This is part four of a five-part series on Retirement Planning.
Part 1: Years to Retirement
Part 2: Savings Rate
Part 3: Inflation
Part 4: Social Security
Part 5: Large Asset Ownership
Social security has always confused me. Not the concept of it, but in its actual execution as a government program.
I’ve found that getting a better understanding of the history of it helps.
It was a new era attempt at injecting the economy with cash, and a subsequent attempt to care for older and often forgotten members of our society. Nowadays the beneficiaries of social security are arguably the most important voting block in the country, making it political suicide to attack, and a touchy subject altogether.
But what confuses me most is why there seems to be so much argument over how to accomplish what appears to me to be pretty simple and specific solutions. .
Don’t get me wrong, I know this confusion comes from a lack of understanding on my part; I don’t understand the challenges policymakers face, the challenges of the political process, or even most of the issues at hand.

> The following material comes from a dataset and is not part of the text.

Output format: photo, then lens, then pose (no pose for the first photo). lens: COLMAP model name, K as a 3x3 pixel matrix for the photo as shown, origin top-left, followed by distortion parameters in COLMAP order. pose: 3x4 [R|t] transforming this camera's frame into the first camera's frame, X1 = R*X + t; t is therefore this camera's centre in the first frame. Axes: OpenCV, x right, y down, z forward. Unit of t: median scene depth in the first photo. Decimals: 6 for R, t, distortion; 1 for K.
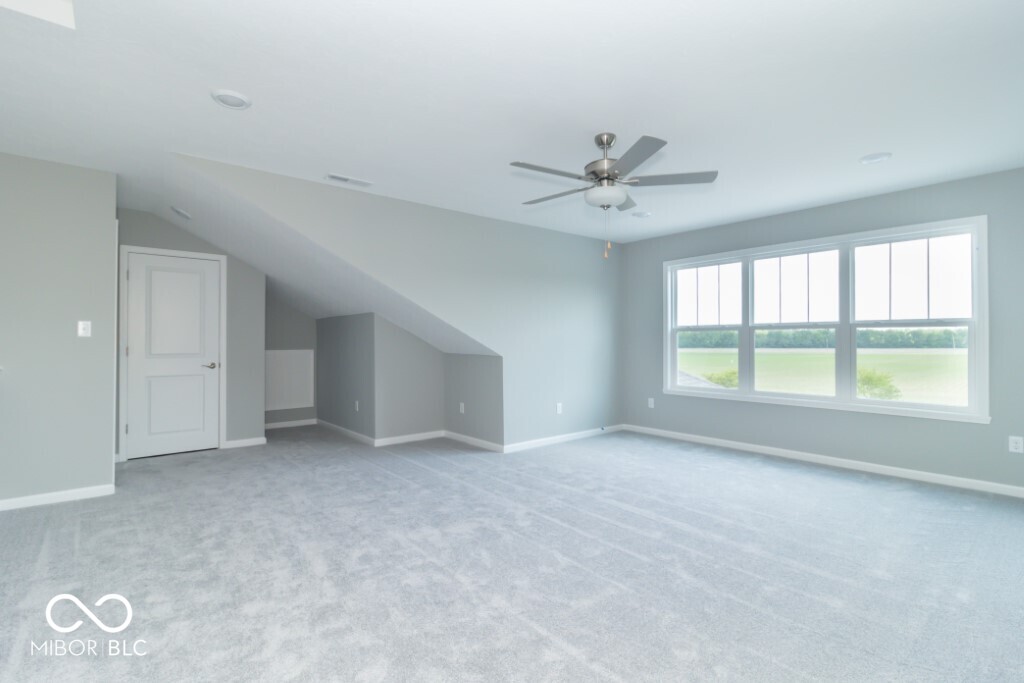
lens RADIAL K [[487.7, 0, 537.7], [0, 487.7, 337.0], [0, 0, 1]] dist [0.002365, 0.000217]
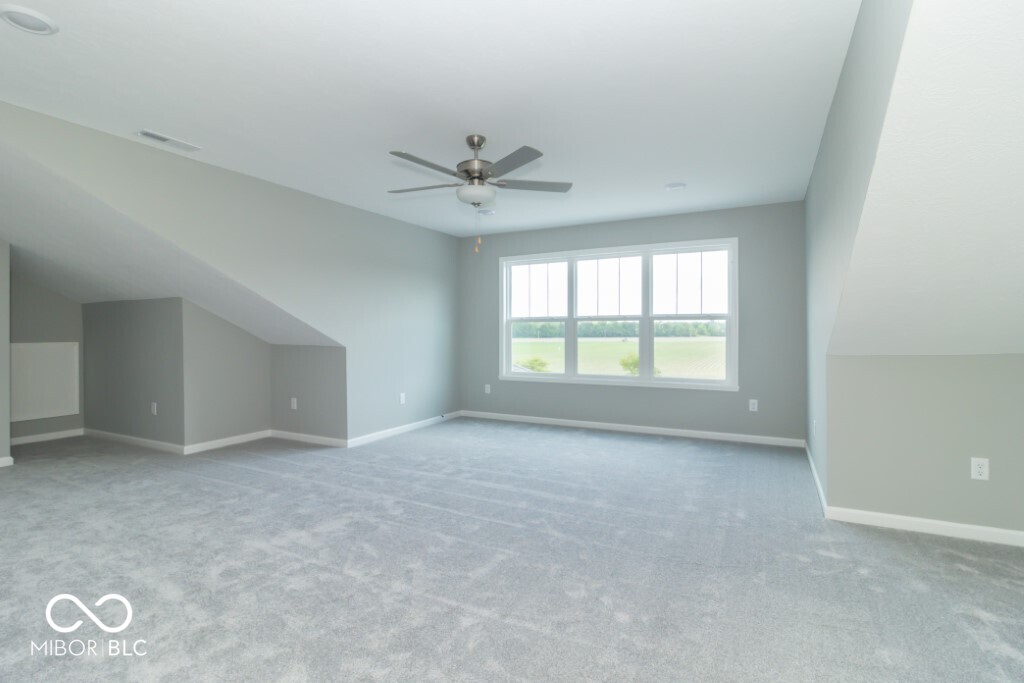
lens RADIAL K [[474.7, 0, 545.0], [0, 474.7, 333.9], [0, 0, 1]] dist [-0.000591, -0.000141]
pose [[0.923057, -0.002685, 0.384655, -0.115082], [-0.002437, 0.999915, 0.012827, 0.001433], [-0.384656, -0.012777, 0.922971, -0.015057]]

But based on what I do understand about income security and financial planning, our modern discourse seems needlessly apocalyptic, and our concerns seem needlessly neurotic.
I suppose this is why I am happy being a voter and not a political candidate.
What is Social Security?
Social security is a national program that guarantees income, life insurance, and disability insurance for retired persons and beneficiaries since 1935. Ninety-seven percent of the elderly in the united states receive a social security benefit, and it is the majority of the income for more than 50% of those recipients.
The benefit received differs for each person and is dependent on your income and age at which you retired.
How should this be accounted for as far as retirement income is concerned? It’s a bit of a nuanced and difficult question to answer.
Underlying Issues of Social Security
Here are the problems that make social security a moving target in the long term perspective:
Social security isn’t deducted from your paycheck and then paid back to you at the time of retirement. It is deducted from your paycheck and then given to the current beneficiaries of the program.
As more baby boomers near retirement, the birth rate has dropped below levels required to sustain the population and as a result, we have a shrinking labor pool for deductions going towards the program and larger payment obligation due to the amount retirees.
The burden is quickly outstripping the labor supply.
Looking At The Numbers
Between 2010 and 2030, 70 million new beneficiaries will receive social security benefits, while only 33 million workers have been estimated to enter the workforce during the same time-frame. The cost burden will be more than twice as much per worker as it has ever been historically.
The best estimates show the $2.8 trillion dollar fund used to payout beneficiaries will be out of cash supply by 2034.
To say the least, changes will have to be made to this program, but what those exact changes look like and when the changes will take place is difficult to predict.
A Few Possible Solutions
- Abandon the program – This is a politically controversial and very unpopular solution. Because the beneficiary population is a major voting block, this alternative is not very likely to happen.
- Fund it with debt/tax – This is also controversial in nature, and with a smaller tax base making higher debt interest payments or shouldering a higher tax burden is unsustainable economically. Working families are also an important voting block, so this is also an unlikely solution.
- Increase the age of retirement – People are living longer lives compared to just 20 years ago, which increases the number of lifetime payments and therefore the total burden of social security. Most people are more willing to work at older ages. With a labor shortage and a smaller tax base, this fixes both problems by increasing the labor pool and decreasing the beneficiary pool. This isn’t as politically controversial as the previous two solutions and is more palatable to taxpayers. This is the most likely outcome in my opinion.
- Decrease the benefit – This alternative is more controversial than increasing the retirement age, but still much less controversial than abandoning the program (not to mention that it is a very straightforward solution). Increasing the retirement age won’t likely solve the problem completely on its own, so decreasing the burden by simply decreasing the benefit received will likely be part of the solution, but will likely take place further down the road.
How It Impacts Your Plan
To be completely honest, I don’t take social security payments into account or plan for them. If it is there for me to take advantage of when I retire, then I will see it as a windfall. But seeing as I don’t know when I would receive it (with the age likely to change) or how much of a benefit I will receive (with required benefit cuts likely to be greater than 20%), it makes it a bit challenging to plan for.
Instead of relying on social security, I am going to plan on funding my retirement entirely by myself, and if something else just so happens to show up, I’ll count it as a retirement bonus!
Social security strategy and planning is its own specialty in personal finance circles, but even those experts can’t predict what the program will look like in 20 years.
My retirement planning advice would be to plan as if there will be no social security in the future and during your retirement years. In the end, you will either be correct and safe, or happily surprised… or both!